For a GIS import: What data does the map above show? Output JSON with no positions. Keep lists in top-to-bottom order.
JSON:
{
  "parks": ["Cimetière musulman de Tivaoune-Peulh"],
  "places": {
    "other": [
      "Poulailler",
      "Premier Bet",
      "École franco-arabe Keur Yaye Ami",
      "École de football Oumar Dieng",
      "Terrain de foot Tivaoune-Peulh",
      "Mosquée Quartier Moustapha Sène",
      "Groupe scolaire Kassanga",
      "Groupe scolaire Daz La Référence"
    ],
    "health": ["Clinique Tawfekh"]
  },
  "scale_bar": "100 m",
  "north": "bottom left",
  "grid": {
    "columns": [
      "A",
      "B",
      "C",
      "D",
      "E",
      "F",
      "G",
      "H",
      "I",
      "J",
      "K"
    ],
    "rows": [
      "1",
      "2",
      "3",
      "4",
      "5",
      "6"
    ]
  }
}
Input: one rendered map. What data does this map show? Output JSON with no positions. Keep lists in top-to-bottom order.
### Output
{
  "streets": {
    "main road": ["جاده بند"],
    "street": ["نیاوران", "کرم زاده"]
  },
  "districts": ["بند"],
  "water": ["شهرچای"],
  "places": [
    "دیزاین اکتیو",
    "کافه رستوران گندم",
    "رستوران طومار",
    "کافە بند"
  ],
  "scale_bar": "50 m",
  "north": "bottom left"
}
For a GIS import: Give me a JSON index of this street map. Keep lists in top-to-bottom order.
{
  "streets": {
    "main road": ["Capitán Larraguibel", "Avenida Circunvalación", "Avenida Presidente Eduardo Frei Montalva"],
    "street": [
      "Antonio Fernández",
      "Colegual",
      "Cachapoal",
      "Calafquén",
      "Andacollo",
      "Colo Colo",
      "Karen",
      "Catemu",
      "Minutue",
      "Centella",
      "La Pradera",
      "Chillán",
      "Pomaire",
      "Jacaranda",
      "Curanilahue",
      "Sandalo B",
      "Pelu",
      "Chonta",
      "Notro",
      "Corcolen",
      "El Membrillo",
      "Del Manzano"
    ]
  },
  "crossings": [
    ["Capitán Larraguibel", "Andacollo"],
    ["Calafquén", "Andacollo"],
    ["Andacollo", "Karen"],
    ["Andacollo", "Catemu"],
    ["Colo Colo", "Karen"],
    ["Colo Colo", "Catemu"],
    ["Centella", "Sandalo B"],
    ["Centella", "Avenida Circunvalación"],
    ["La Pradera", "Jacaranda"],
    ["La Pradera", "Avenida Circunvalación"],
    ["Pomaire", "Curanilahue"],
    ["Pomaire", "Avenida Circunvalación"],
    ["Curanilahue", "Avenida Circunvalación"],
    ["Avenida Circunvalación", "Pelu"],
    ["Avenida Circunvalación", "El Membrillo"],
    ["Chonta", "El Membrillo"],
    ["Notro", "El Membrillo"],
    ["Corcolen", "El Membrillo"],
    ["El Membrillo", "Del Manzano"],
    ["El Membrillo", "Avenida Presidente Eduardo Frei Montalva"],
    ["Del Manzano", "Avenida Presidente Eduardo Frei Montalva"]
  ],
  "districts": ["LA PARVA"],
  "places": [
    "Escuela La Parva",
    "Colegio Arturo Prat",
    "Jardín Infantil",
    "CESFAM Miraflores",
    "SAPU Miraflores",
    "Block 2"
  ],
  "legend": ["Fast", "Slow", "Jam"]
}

> **Assigned task**:
Lines in the material above that include the string "Larraguibel" should be listed.

> **Exercise answer**:
    "main road": ["Capitán Larraguibel", "Avenida Circunvalación", "Avenida Presidente Eduardo Frei Montalva"],
    ["Capitán Larraguibel", "Andacollo"],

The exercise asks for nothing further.